As a result the company’s share price may decline and it may suffer damage to reputation. Companies run the danger that its clients will move to a competitor.

Some 58% of the companies in the Zurich survey said they had suffered losses exceeding $10m as a result of interruption of supply chain. “For a big company like Daimler this may not be a high sum, but for a medium-sized enterprise the earnings for several years may be gone,” Mr Willi said.

A proper risk assessment is the first important step for a company, he said. This enables the risk manager to analyse the impact a default at each supplier may have on a company and estimate how likely such an event is to occur.

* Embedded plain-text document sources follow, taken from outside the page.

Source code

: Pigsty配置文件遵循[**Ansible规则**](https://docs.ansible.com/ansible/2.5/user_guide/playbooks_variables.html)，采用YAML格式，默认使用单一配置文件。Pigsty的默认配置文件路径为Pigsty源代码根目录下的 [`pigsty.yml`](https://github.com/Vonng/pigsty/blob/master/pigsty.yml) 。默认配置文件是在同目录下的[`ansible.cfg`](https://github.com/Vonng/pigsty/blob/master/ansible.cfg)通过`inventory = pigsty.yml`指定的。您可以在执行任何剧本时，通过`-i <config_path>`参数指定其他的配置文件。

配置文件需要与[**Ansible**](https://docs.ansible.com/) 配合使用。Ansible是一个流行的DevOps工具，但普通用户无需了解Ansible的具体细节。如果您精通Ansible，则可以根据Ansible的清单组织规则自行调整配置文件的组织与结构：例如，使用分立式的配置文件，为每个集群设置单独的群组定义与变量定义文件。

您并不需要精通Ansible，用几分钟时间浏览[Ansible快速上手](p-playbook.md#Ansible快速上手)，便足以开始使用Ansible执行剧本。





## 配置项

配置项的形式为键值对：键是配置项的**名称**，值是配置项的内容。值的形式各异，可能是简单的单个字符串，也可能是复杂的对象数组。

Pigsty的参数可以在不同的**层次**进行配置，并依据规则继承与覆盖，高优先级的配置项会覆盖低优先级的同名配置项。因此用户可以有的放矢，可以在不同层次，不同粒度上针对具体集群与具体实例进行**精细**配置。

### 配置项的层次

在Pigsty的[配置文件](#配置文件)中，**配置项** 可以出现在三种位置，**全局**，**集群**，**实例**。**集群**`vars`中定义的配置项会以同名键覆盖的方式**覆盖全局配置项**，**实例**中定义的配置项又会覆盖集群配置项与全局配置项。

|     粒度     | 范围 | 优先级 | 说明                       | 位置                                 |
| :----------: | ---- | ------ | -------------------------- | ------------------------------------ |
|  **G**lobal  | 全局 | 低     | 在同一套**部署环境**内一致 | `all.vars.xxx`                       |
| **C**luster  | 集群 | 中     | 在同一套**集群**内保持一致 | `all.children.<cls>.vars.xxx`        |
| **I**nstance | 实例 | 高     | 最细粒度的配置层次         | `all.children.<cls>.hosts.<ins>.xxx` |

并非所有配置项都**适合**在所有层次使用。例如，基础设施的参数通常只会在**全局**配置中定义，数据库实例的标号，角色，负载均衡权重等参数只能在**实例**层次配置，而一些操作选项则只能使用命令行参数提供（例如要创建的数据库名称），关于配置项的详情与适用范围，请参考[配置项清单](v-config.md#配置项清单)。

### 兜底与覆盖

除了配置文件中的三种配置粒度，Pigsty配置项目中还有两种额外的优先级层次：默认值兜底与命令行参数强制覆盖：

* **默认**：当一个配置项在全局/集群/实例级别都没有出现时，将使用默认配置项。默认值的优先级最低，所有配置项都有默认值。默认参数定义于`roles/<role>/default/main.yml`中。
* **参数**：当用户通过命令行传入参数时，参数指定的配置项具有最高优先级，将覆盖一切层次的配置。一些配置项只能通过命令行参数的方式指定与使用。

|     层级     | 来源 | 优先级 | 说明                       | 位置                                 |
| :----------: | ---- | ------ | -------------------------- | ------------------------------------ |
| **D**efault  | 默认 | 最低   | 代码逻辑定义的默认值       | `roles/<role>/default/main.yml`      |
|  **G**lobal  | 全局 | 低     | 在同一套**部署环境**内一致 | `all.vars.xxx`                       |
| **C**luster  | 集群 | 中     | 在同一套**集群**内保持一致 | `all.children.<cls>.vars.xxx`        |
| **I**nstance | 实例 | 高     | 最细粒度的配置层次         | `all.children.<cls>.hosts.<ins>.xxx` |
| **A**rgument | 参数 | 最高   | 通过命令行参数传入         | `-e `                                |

Weak points can be identified and then countered. This can be done by enlarging storage capacity, for example, or by abandoning single sourcing policies.

In many industries companies receive discounts when they obtain all goods from a single supplier. “When a company only has one supplier for a specific item, it has to see if there is another from whom it can get the things it needs,” said Mr Willi.

However, lots of companies fail to do this. “The risk awareness is there, but often it lacks communication between the risk management and the purchase department,” said Rüdiger Auras, underwriting expert at Zurich.

The fact that Zurich is encouraging improved management of supply chain risk is no coincidence. Currently the insurer is busy conducting risk assessments at about a hundred companies to sell its new business interruption policy.

German risk managers had complained heavily about the lack of business interruption policies that respond without a preceding property loss. Besides Zurich, Allianz is working on such a concept and a couple of niche players have also brought such policies on the market.

Broker Willis has developed a special product for medium-sized suppliers from the motor industry and insurer ACE provides a policy for aviation risks.

Björn Müller, managing director of Lloyd’s Register Quality Assurance Germany (LRQA), agrees with Zurich on the topic supply chain risk management. LQRA provides auditing and certification for management systems. “Many companies make it look as if they care for supply chain risks but are internally not ready for that,” he said. “Companies are demanding that insurers be innovative. When the insurers try this, then the companies have to do their part and provide proper risk management.”

Philipp Andreae, managing director of DVS, opposes the view that companies do not give enough attention to supply chain management. “The German aviation and motor industries are quite advanced when it comes to management of supply chain risks,” he said. “Also in other industries the topic is taken seriously.” He stressed that even some small companies carry out intense risk assessment. “Germany would not be export world champion if its producers were not reliable,” he said.